This week we have a guest article from one of our library volunteers, Heather Jardine. Heather recently visited the Museum of Typography in Crete. Here are a few words about the experience.
We were lucky enough to be on holiday in Crete earlier this month and therefore took the opportunity to visit the Museum of Typography. Opening hours are restricted during the winter months but pre-booked appointments can be made; Maria, to whom no thanks can be enough, opened the museum especially for us and gave us an excellent personal guided tour.
The museum is housed in a modern unit on a light industrial estate; it may not have the architectural charm of the St Bride Foundation building, but it has a great deal more light and space. There is therefore room enough to keep and display a great deal of printing machinery of all kinds, some of it enormous. The museum is supported by the local newspaper Haniotika Nea, and initially shared the same premises. This close link with industry means not only that the museum is supported financially but also that it feels like a collection of working tools.
All of the exhibits are clearly labelled and many are accompanied by photographs or video of the machinery in use; almost all are presented free-standing, so that you can wander round and look at them from all angles. It is very hands-on; there is very little that you cannot touch and practical demonstration is encouraged. Visitors print (and perforate) their own tickets, for example.
There is a room dedicated to presentations and functions and the museum does a lot of work with local schools, as well as book launches and the like.

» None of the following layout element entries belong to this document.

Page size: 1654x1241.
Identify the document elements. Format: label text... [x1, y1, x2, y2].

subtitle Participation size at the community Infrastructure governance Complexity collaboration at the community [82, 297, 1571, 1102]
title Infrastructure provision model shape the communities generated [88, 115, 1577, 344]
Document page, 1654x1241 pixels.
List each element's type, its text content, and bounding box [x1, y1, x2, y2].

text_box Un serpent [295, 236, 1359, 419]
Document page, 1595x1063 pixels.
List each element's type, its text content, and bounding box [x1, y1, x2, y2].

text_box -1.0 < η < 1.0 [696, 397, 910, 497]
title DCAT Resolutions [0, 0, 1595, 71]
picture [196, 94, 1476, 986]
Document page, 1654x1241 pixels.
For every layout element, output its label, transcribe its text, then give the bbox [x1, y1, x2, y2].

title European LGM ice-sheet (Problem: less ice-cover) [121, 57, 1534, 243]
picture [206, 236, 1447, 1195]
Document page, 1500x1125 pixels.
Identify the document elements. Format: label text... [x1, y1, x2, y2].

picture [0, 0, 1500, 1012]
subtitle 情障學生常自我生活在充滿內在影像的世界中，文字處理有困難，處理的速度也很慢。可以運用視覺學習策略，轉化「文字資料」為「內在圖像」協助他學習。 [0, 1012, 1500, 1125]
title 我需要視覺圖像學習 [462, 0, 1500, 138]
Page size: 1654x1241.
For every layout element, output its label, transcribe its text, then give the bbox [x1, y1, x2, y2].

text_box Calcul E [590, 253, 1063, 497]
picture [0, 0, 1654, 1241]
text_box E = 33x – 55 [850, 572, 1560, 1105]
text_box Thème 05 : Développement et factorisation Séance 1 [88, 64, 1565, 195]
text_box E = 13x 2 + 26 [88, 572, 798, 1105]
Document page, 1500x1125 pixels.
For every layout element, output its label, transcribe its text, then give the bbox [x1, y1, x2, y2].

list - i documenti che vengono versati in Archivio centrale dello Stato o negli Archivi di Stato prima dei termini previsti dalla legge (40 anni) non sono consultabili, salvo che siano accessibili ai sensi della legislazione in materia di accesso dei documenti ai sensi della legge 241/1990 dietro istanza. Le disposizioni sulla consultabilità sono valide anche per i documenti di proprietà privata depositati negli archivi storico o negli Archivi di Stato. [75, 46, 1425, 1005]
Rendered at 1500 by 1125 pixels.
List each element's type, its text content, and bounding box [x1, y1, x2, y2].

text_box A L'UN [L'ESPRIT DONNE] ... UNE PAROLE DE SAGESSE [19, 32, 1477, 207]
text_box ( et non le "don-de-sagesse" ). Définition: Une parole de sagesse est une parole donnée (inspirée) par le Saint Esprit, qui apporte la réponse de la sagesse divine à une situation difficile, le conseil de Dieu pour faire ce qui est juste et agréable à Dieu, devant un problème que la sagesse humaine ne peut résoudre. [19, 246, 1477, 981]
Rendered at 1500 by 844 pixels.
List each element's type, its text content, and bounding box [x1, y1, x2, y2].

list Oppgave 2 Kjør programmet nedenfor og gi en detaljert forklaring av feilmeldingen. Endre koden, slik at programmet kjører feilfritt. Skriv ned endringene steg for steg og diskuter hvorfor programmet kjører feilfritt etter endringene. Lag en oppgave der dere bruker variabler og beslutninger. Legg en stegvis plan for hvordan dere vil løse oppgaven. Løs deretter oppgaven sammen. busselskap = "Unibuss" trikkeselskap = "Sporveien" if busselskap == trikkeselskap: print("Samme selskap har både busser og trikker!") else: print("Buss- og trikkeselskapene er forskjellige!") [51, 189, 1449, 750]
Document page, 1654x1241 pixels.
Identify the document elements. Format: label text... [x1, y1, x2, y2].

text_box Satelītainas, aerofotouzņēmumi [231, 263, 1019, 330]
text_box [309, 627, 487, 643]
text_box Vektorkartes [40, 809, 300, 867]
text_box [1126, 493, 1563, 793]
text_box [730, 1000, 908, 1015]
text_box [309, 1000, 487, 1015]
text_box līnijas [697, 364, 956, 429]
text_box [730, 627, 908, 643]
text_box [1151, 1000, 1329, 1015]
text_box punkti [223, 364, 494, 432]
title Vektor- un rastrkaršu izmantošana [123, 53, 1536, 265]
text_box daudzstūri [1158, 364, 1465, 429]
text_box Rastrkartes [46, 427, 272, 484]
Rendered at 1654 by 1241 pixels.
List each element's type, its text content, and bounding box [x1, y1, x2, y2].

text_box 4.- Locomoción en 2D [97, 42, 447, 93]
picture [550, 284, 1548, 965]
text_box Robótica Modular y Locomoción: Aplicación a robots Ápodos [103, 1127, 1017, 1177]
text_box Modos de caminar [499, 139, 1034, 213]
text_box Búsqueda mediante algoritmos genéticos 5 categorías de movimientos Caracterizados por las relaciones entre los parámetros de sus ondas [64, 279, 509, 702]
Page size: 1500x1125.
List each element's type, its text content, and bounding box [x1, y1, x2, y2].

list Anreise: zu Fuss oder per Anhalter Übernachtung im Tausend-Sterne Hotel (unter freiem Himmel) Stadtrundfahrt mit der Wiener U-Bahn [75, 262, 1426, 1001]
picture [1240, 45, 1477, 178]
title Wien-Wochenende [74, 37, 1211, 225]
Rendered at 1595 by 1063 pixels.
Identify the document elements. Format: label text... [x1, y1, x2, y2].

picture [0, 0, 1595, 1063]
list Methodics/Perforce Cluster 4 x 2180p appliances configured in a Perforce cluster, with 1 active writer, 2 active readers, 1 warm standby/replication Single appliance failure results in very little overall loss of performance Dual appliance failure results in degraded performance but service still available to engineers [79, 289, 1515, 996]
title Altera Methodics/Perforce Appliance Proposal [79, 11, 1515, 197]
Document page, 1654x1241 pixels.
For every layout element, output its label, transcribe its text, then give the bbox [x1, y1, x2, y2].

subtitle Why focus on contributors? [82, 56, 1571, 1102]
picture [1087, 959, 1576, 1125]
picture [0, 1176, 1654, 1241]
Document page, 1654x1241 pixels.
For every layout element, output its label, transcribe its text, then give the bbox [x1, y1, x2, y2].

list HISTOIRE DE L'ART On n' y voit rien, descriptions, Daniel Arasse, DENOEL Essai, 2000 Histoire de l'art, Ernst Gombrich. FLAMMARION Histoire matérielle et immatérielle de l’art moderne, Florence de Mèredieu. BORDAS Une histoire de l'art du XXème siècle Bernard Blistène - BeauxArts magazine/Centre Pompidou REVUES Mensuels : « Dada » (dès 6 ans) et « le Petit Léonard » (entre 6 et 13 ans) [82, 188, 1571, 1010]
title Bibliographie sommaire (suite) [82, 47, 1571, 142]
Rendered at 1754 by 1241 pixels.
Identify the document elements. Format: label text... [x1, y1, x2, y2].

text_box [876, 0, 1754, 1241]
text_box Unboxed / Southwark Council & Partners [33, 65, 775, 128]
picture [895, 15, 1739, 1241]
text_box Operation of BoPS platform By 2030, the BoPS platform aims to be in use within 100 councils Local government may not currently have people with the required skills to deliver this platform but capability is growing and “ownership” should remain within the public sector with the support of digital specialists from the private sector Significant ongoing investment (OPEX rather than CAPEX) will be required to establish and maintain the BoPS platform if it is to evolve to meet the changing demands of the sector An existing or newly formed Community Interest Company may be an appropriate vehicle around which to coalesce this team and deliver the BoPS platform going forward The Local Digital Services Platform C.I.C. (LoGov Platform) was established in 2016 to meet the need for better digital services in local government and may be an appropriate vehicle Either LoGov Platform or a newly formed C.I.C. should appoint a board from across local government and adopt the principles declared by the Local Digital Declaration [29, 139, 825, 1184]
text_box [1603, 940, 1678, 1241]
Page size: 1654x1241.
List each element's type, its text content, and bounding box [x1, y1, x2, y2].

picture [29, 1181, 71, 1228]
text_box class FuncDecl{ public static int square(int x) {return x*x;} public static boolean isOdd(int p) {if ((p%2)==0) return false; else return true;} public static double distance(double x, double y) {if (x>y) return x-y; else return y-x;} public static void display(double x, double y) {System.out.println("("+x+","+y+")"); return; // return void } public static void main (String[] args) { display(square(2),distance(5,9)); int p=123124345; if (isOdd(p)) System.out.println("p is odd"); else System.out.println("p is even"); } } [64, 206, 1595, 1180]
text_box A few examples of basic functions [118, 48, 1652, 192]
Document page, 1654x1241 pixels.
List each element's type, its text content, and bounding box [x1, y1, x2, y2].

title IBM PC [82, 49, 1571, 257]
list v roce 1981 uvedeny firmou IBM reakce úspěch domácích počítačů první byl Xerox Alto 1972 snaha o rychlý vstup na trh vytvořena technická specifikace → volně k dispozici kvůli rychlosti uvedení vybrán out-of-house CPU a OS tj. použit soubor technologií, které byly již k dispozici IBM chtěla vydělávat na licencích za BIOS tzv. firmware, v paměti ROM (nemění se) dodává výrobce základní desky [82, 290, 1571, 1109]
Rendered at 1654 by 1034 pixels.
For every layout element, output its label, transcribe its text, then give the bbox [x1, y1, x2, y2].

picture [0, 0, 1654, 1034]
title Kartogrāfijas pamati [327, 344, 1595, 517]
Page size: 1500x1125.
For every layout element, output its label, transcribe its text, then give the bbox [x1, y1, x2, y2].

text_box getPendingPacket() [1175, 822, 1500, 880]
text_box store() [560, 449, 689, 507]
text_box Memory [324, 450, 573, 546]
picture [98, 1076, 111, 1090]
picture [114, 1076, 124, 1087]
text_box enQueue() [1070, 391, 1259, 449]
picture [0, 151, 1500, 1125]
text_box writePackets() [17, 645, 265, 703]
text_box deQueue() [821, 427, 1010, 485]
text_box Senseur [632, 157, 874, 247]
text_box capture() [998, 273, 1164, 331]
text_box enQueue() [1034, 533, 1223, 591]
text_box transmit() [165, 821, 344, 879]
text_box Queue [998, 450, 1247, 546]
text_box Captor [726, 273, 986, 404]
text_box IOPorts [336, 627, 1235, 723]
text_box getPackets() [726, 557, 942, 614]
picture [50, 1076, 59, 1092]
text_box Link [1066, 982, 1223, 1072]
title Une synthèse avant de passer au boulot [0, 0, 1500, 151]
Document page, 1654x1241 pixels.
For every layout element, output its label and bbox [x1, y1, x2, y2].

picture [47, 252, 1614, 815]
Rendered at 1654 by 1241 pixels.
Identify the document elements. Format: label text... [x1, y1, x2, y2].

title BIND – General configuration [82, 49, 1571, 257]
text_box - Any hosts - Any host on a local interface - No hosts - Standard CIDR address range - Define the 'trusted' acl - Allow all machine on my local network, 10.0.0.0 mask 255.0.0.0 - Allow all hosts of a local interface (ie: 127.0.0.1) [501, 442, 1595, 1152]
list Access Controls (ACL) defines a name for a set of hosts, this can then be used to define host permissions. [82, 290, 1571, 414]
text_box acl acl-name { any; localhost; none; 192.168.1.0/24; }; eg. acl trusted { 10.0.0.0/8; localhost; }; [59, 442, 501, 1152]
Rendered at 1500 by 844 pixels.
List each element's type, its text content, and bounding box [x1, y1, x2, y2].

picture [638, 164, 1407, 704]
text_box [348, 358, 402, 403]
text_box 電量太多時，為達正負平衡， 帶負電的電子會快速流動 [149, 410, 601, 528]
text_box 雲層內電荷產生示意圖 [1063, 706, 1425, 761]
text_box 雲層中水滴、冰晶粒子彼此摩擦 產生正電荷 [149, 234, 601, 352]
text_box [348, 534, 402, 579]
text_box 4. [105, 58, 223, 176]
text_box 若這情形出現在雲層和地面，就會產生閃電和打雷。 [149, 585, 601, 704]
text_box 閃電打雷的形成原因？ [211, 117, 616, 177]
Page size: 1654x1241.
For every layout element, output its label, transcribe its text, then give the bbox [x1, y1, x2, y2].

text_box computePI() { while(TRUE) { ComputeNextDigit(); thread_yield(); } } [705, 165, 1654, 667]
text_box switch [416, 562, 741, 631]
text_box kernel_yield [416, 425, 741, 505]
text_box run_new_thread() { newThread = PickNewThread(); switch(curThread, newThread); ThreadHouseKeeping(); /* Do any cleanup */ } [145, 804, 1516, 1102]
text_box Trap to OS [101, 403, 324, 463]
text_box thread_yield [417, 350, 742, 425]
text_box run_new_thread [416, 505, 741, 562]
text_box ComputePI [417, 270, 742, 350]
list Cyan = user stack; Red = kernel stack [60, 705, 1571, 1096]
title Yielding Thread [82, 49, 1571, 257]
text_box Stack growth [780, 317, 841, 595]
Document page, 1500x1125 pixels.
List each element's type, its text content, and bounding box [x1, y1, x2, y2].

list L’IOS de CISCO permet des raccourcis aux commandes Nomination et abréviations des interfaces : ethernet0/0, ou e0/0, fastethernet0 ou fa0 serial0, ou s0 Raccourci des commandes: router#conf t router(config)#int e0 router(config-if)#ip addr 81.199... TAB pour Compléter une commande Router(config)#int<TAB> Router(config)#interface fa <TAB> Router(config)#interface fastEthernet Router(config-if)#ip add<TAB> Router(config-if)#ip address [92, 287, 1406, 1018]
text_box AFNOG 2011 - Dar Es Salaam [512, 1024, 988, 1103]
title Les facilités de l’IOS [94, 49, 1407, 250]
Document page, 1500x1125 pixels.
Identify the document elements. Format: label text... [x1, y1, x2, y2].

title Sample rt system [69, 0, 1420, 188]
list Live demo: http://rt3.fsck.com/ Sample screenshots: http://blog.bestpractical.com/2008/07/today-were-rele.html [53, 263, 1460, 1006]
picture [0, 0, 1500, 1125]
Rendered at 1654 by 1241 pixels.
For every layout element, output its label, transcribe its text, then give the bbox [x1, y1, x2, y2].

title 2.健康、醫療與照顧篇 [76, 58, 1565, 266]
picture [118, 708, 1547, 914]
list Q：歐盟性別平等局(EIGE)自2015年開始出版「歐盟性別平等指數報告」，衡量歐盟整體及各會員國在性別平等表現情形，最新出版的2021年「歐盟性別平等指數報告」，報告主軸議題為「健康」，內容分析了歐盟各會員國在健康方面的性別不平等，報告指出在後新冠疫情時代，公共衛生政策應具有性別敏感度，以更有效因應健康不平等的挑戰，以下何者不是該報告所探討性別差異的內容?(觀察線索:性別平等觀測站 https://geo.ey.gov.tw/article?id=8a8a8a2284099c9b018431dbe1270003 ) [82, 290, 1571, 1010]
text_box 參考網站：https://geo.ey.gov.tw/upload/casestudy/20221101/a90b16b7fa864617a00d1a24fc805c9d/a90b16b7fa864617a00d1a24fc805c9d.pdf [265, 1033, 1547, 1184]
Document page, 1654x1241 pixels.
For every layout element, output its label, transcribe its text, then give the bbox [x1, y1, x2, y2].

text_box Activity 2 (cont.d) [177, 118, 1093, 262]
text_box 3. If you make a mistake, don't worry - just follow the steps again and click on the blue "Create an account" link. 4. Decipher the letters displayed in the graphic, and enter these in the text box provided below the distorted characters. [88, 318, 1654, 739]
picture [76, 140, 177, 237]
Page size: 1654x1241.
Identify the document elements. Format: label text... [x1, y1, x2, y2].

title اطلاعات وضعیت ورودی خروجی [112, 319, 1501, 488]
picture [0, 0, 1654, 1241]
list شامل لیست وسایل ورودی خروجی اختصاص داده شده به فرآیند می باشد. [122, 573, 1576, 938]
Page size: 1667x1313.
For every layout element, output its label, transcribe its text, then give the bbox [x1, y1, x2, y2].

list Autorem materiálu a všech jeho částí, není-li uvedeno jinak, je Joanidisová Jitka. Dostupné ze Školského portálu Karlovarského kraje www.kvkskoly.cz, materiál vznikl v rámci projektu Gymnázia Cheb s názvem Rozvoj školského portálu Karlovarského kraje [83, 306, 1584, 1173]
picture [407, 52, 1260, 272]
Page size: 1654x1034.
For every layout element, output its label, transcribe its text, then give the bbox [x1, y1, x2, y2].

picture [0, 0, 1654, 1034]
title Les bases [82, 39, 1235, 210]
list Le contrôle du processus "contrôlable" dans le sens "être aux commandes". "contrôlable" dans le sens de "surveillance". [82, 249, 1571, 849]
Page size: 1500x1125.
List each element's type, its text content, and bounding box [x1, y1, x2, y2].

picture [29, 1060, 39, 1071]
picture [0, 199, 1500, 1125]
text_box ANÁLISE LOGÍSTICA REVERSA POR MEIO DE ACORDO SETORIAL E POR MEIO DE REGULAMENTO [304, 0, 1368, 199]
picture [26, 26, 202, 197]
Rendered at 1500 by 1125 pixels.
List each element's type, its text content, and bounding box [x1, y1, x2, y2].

The museum is 10 years old this summer and is planning a programme of events to celebrate its birthday, as well as a further extension with the opening of a new room.
Two things I admit to my undying shame, the first being, that I can remember the Telex machine in real life and not just as a piece of history; and secondly, that in my excitement at playing with all the equipment, I completely forgot to ask to see the library… Ah well, there is always next time.
The printed guide to the collections, in English and well-illustrated, will be added to St Bride library stock in due course. The museum also has an excellent website with many pictures and video, and more information than I am qualified to give. I recommend it to you; but if you can, go to the museum itself and I am sure you will be inspired and enthused.